*To-do item*
Count the lines of the records below that contain the string "portée", with case counting, and reply with the number alone.

Listed entries Start Marker

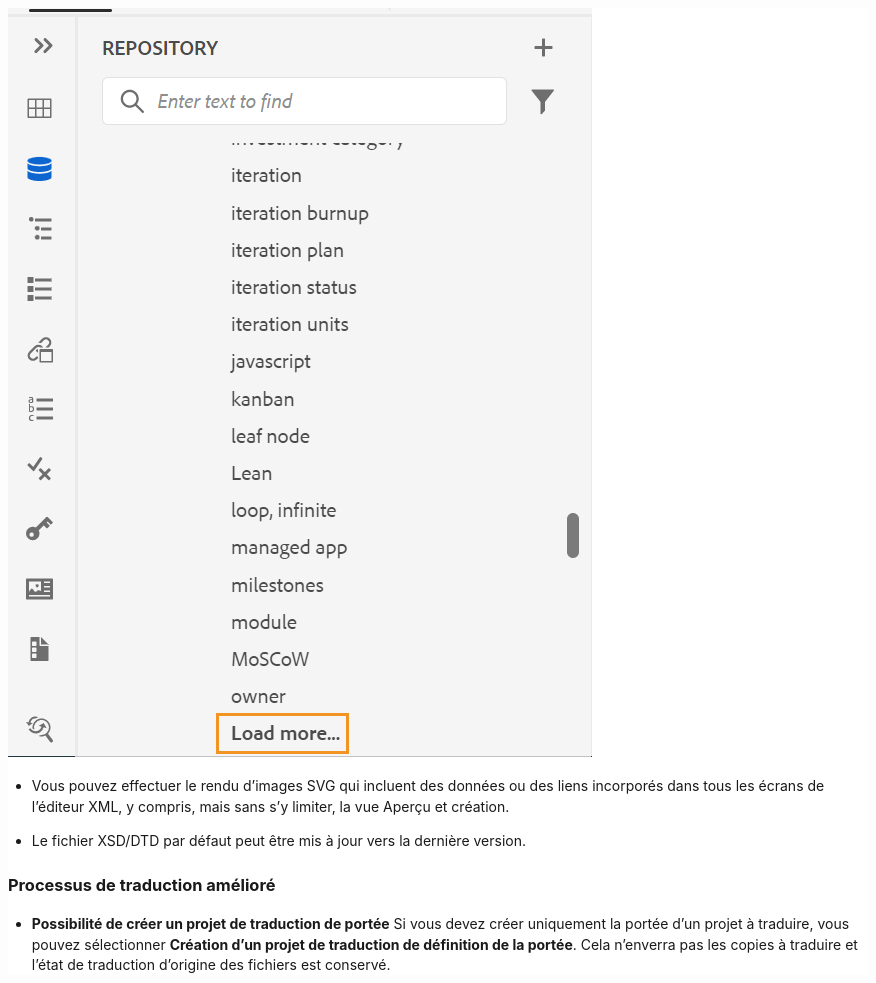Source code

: ![charger plus de fichiers](assets/load-more-files.png)

* Vous pouvez effectuer le rendu d’images SVG qui incluent des données ou des liens incorporés dans tous les écrans de l’éditeur XML, y compris, mais sans s’y limiter, la vue Aperçu et création.

* Le fichier XSD/DTD par défaut peut être mis à jour vers la dernière version.

### Processus de traduction amélioré

* **Possibilité de créer un projet de traduction de portée**
Si vous devez créer uniquement la portée d’un projet à traduire, vous pouvez sélectionner 
**Création d’un projet de traduction de définition de la portée**. Cela n’enverra pas les copies à traduire et l’état de traduction d’origine des fichiers est conservé.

Listed entries End Marker

*Result below*
3